Integer GCD computation via Chinese Remainder Theorem

chinese remainder theoremgcd-and-lcmmodular arithmeticnumber theory

Is it possible to use Chinese Remainder Theorem to reconstruct the GCD of two integers from several GCDs of their modular representations (i.e. residues modulo pair-wise coprime integers)?
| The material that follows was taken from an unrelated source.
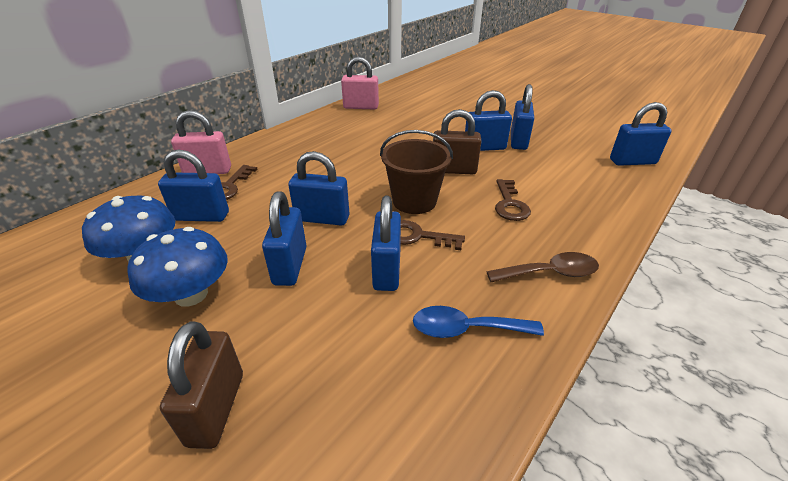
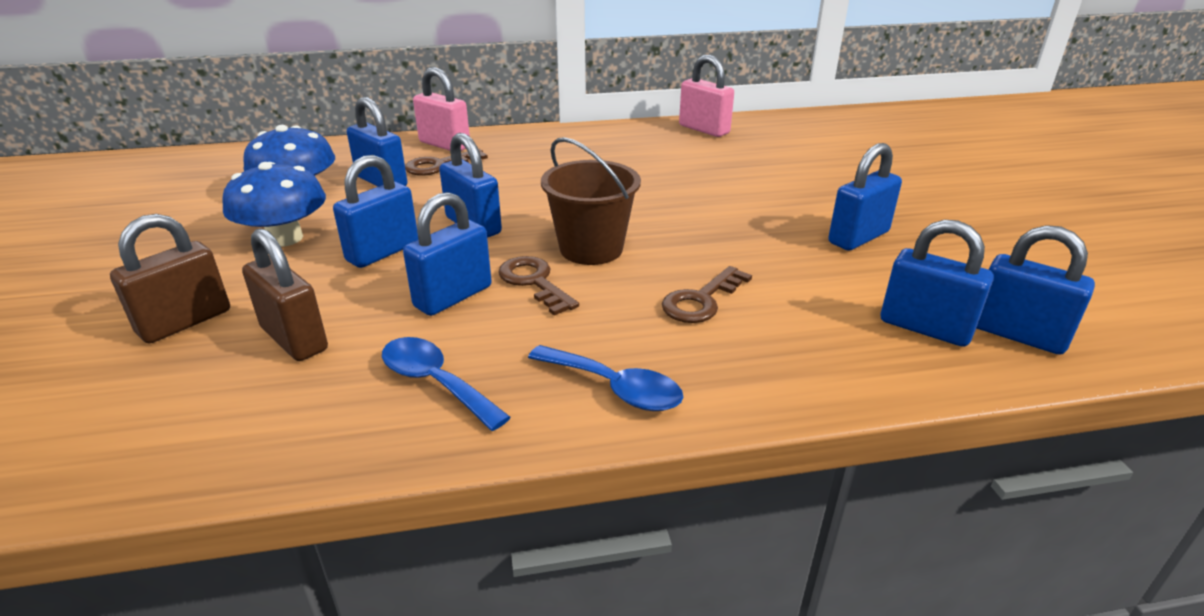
camera: 40 degrees right, 5 degrees down
brown padlock [433,109,482,174] -> brown padlock moved to [242,228,328,361]
blue padlock [465,90,512,151] -> blue padlock moved to [881,220,994,347]
brown spoon [486,252,599,282] -> blue spoon [528,345,683,411]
For example:

$$GCD(18, 24) = 6$$

$$
GCD(18 \bmod 7, 24 \bmod 7) = GCD(4, 3) = 1\\
GCD(18 \bmod 11, 24 \bmod 11) = GCD(7, 2) = 1\\
CRT(\langle 1, 7 \rangle, \langle 1, 11\rangle) = 1
$$

I'm asking because for polynomials something similar works: first compute several pairs of polynomials modulo prime and reconstruct the original GCD from the images via CRT. What is different compared to integers that here this works and for integers it (seemingly) does not?

Related:

GCD computation in Modular Residue Number System

Edit: For completeness, here is an example that does work:

$$GCD(30, 45) = 15$$

$$
GCD(30 \bmod 7, 45 \bmod 7) = GCD(2, 3) = 1\\
GCD(30 \bmod 13, 45 \bmod 13) = GCD(4, 6) = 2\\
CRT(\langle 1, 7 \rangle, \langle 2, 13 \rangle) = 15
$$

Best Answer

This is not a robust answer, but provides a heuristic reasoning for why the approach proposed in the question may not work.

For a suitably arbitrary prime $p$, a pair of residues $x,y \pmod{p}$ are likely to be coprime i.e., their GCD is likely to be $1$ with more than $0.5$ probability.

For example, there are $13$ coprime pairs modulo $5$ (therefore, coprimality probability = $0.52$) and $93$ pairs modulo $13$ (coprimality probability = $0.55$) and the limit for the probability is $6 \over \pi^2$ as $p \rightarrow \infty$. This is approximately $0.61$. (See this question and answer for more info).

If the prime doesn't divide the integers $x,y$ then we have to ignore the residue pairs $(0, y)$ and $(x, 0)$ and then the effective coprimality probability would go up even higher.

So, using even a probabilistic argument, we are likely to see $1$ as the GCD of the residues quite often even when the numbers themselves are not coprime.

Using this and the pigeon-hole principle, we should be finding the actual GCD only by chance (and very low at that).